Five sectors that did well under Covid
Although the Covid-19 pandemic dragged many sectors of the economy down with the worst results on record, some sectors in Portugal did well in 2020 despite the lockdown.
According to the National Statistics Institute IINE) there were five activity branches that enjoyed growth on the same period in 2019.
The information was also based on information from the platform e-fatura run by the Portuguese tax authorities, (Autoridade Tributária e Aduaneira (AT)).
During the first nine moths of 2020 the overall turnover in terms of taxable income saw a like-for-like fall of 14.8%.
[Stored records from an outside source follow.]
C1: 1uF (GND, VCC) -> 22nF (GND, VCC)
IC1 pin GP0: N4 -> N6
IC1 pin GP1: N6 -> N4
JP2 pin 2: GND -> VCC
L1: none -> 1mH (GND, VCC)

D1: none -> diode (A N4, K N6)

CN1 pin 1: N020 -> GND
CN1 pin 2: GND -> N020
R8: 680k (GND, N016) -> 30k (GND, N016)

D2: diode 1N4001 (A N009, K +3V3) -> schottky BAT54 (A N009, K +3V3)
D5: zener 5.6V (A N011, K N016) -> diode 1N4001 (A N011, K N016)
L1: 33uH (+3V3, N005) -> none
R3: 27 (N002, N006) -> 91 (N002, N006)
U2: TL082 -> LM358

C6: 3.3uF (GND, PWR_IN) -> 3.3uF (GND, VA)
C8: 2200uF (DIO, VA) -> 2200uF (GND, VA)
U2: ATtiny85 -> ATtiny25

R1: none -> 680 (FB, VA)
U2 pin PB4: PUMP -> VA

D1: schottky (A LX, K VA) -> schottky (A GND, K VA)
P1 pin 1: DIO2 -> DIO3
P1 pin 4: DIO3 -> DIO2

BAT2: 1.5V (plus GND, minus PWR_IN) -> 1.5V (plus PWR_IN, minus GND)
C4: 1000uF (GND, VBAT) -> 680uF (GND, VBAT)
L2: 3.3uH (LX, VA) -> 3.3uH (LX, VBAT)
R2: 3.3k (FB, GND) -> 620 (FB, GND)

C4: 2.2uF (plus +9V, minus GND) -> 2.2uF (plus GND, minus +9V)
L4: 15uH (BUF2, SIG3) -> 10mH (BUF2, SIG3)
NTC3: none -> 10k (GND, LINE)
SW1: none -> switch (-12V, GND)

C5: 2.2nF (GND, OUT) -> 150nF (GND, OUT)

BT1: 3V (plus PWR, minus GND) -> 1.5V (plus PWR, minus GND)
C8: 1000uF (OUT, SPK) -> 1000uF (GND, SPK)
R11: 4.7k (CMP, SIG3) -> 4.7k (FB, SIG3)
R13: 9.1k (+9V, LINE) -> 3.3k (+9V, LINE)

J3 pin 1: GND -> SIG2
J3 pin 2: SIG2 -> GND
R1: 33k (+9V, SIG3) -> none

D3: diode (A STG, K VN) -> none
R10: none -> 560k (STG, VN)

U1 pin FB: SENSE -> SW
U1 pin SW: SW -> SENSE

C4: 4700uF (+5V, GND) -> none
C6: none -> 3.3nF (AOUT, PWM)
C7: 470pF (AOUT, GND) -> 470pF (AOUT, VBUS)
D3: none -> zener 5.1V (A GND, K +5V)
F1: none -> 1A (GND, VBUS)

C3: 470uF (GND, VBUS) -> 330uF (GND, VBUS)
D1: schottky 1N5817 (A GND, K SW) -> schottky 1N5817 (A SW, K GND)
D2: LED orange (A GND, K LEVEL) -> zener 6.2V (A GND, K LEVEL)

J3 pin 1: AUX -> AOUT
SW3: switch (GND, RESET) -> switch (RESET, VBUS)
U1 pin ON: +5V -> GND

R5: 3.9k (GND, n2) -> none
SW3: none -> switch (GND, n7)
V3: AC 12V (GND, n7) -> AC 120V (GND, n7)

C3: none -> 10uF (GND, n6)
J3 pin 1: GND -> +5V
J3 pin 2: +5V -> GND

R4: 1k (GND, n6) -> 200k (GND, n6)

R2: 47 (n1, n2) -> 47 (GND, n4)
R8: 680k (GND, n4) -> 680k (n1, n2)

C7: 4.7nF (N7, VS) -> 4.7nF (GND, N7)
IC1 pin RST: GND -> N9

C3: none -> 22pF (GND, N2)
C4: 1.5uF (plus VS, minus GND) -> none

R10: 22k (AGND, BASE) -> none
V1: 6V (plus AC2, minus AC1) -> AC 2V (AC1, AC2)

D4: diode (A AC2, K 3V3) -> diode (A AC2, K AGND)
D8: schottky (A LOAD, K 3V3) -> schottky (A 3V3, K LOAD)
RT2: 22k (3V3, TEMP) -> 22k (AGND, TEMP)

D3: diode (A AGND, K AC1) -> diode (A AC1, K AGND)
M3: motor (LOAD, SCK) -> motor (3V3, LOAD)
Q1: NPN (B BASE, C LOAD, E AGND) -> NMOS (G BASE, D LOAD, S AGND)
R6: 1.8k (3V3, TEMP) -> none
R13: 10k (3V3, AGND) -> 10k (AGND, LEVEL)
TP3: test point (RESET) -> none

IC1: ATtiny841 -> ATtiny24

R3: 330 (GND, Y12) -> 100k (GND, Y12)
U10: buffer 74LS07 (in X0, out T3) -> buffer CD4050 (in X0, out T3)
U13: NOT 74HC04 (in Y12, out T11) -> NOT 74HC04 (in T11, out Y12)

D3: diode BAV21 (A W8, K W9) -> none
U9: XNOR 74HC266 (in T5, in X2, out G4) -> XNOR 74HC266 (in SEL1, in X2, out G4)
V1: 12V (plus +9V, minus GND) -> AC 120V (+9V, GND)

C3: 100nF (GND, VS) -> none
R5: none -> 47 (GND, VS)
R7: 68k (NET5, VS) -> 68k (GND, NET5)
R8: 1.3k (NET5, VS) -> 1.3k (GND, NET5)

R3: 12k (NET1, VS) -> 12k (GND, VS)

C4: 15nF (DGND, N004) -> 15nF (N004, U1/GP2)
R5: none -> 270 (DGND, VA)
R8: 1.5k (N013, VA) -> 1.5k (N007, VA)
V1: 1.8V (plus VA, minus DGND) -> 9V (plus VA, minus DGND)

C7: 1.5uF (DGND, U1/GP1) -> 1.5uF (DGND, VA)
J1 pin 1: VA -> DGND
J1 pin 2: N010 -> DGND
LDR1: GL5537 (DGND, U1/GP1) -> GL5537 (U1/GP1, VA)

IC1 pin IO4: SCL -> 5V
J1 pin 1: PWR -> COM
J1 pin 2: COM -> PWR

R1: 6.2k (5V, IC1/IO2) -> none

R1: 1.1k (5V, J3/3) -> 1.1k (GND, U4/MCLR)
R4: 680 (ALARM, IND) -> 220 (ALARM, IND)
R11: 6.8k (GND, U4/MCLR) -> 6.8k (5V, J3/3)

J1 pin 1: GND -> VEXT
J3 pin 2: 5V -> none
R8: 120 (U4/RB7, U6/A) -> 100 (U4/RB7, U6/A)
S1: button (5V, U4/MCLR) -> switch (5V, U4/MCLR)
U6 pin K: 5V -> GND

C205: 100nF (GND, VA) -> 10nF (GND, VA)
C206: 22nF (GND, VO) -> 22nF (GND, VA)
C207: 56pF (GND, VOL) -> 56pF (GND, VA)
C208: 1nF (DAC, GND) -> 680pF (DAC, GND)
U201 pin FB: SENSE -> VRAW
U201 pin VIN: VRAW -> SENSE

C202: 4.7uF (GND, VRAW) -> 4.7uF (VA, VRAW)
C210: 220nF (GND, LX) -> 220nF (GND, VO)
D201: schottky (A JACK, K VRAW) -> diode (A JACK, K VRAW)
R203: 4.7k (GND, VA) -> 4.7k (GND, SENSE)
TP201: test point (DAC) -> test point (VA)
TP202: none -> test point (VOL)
According to an analysis from the INE, in the period of March to November 2020, “Just six sectors of economic activity saw an increase in turnover on the same period last year,” all of them linked to the pharmaceutical, telecommunications, IT and construction/real estate sectors.
Sifting through the information, there is the manufacture of Pharma products (+19.8%), scientific research and development (+10.8%), consultancy and IT programming activities (+7.6%), information services activities (+7.6%), telecoms (+4.4%) and real estate and construction (+4%).
The sectors that bombed, however, include: admin activities (-33.3%), petroleum products (-40.3%), restaurants and bars (-43.2%), arts and shows (-50.6%), hotels and accommodation (-67.6%).
All the activities that grew are directly linked to the health crisis, a case in point being the pharmaceutical industry, but also because of the indirect effects of confinement and working from home via laptops, telecoms and IT have also done well.
It comes as no surprise that all the activities related to tourism or the need for physical contact suffered the most from the pandemic during the nine months under consideration.
Lumping the various economic activities into 13 sectors, the INE concluded that in 21 of the 25 regions of in terms of territorial units (NUTIII), the accommodation activities represented the sector with the largest fall in turn over on the like-for-like period in 2019. Emphasis falls on the Azores (-74.8%), Madeira (-74.6%), Greater Lisbon Region (-73.3%) and Middle Tejo (-72.7%).
However, it was the Algarve region that suffered the most from this fall despite having a lesser turnover decline (66.6%) since this sector represents 11.4% of the turnover amount in 2019 carrying “the greatest economic weight from among the 25 sub-regions of the country.”
Non-export commercial trade and the retail sector — which was once again shut down in January 2021, with the exception of supermarkets, pharmacies, health food/alternative medicine shops, IT equipment shops and repair workshops and garages, which represented 37.5% of the total turnover in Portugal in 2019, saw a like-for-like decrease of 11.5% from March to November 2020.
And in terms of SMEs overall, 37,000 businesses in the hotel, restaurant, bar and catering sectors in Portugal are facing bankruptcy according to the catering association AHRESP.
Says AHRESP as many as 37,000 – the vast majority restaurants and cafés — but also 7,000 local accommodation and short-term rentals may have closed their doors forever by the time the second national lockdown came into effect on Friday last week.
“The Government’s measures of financial support though constantly trumpeted by politicians “seem insufficient to stop the rot,” said the association in a statement.
“We lament the fact that support for commercial rents was not reinforced as it is impossible for businesses that have been forced to close to support this cost in its totality,” it continued.
João Vieira Lopes of the CCP (Portuguese confederation of Commerce and Services), fears that the Government’s financial measures (expected next month) “won’t arrive in time”.
His inference was that if these businesses struggling to survive are not paid by February, it will be too late to avoid permanent closure.
He has also criticised the fact that simplified layoff is only available to businesses obliged to close. That leaves many that have managed to stay open but are in serious difficulties with no financial help at all.
“The criteria (for qualifying for layoff) should be the fall in turnover,” he said.
Mário Jorge Machado of the textile association has warned that without sales, factories will close, while Pedro Sobral of the APEL (Portuguese Association of Book Publishers) has called the decision a catastrophe.”